30. In the case of physical desires which require intense effort to attain and do not lead to a sense of pain if they are not fulfilled, such desires are due to idle imagination. It is not because of their own nature that they fail to be dispelled, but because of the empty imaginings of the man.
Alternate Translations: Bailey: Wherever in the case of desires which are physical, but do not lead to a sense of pain if they are not fulfilled, the effort is intense, such pleasures are due to idle imagination, and it is not owing to their nature that they fail to be dispelled, but owing to the empty imaginings of the man.
Letter to Menoeceus: But although happiness is the first and a natural good, for this same reason we do not choose every pleasure whatsoever, but at many times we pass over certain pleasures when difficulty is likely to ensue from choosing them.
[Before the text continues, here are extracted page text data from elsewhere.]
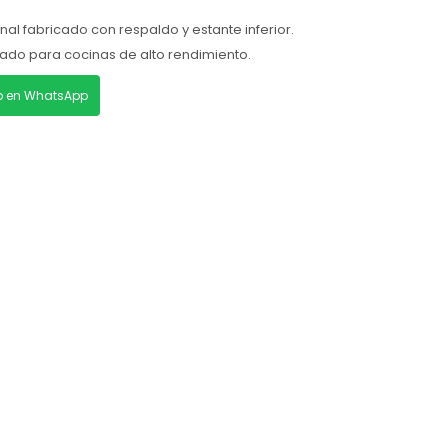
al fabricado con respaldo y estante inferior.
eñado para cocinas de alto rendimiento.
lo en WhatsApp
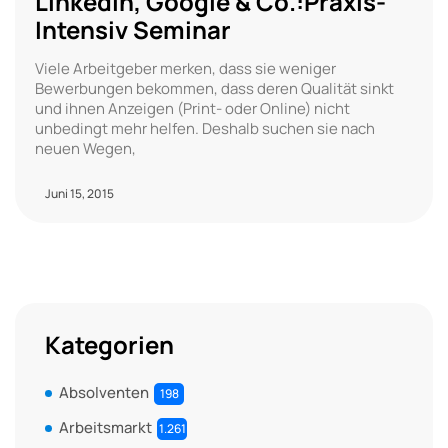
Linkedin, Google & Co.:Praxis-
Intensiv Seminar
Viele Arbeitgeber merken, dass sie weniger
Bewerbungen bekommen, dass deren Qualität sinkt
und ihnen Anzeigen (Print- oder Online) nicht
unbedingt mehr helfen. Deshalb suchen sie nach
neuen Wegen,
Juni 15, 2015
Kategorien
Absolventen
198
Arbeitsmarkt
1.261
Likewise, we think that certain pains are better than some pleasures, when a greater pleasure will follow them, even if we first endure pain for time. Every Pleasure is therefore by its own Nature a good, but it does not follow that every pleasure is worthy of being chosen, just as every pain is an evil, and yet every pain must not be avoided. Nature requires that we resolve all these matters by measuring and reasoning whether the ultimate result is suitable or unsuitable to bringing about a happy life; for at times we may determine that what appears to be good is in fact an evil, and at other times we may determine that what appears to be evil is in fact a good.
Vatican Saying 21: We must not violate nature, but obey her; and we shall obey her if we fulfill those desires that are necessary, and also those that are natural but bring no harm to us, but we must sternly reject those that are harmful.
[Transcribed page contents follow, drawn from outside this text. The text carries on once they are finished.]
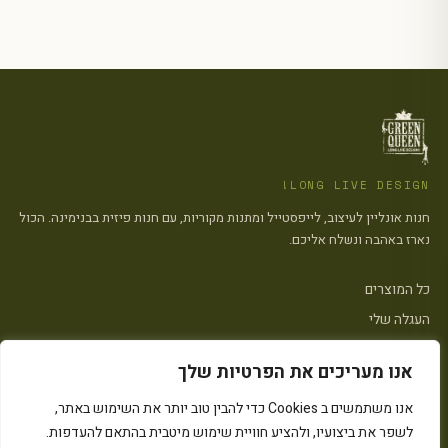
LONG LIVE DESIGN!
חנות אונליין לעיצוב, לייפסטייל ומתנות מקוריות, עם חנות פיזית בבנימינה. הכול
נארז באהבה ונשלח אליכם.
כל המוצרים
העגלה שלי
צרו קשר
אנו מעריכים את הפרטיות שלך
פתח סרגל
אנו משתמשים ב Cookies כדי להבין טוב יותר את השימוש באתר,
הצהרת נגישות
·
מדיניות פרטיות
·
מדיניות העוגיות (״Cookies״)
·
תקנון האתר
לשפר את ביצועיו, ולהציע חוויית שימוש מיטבית בהתאם להעדפות.
© 2026 Green Queen · כל הזכויות שמורות
Instagram
המחירים כוללים מע״מ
Cicero’s Defense of Epicurus: First, the natural ends of good and evil, that is, pleasure and pain, are not open to mistake. Where people go wrong is in not knowing what things are in fact productive of pleasure and pain.
NewEpicurean Commentary: The illusory desires that we pick up from other people include some desires that are natural, but would not create any pain if not fulfilled. Such desires can be overcome by acknowledging that they are difficult to gratify or likely to produce harm greater than achieving the desire is worth.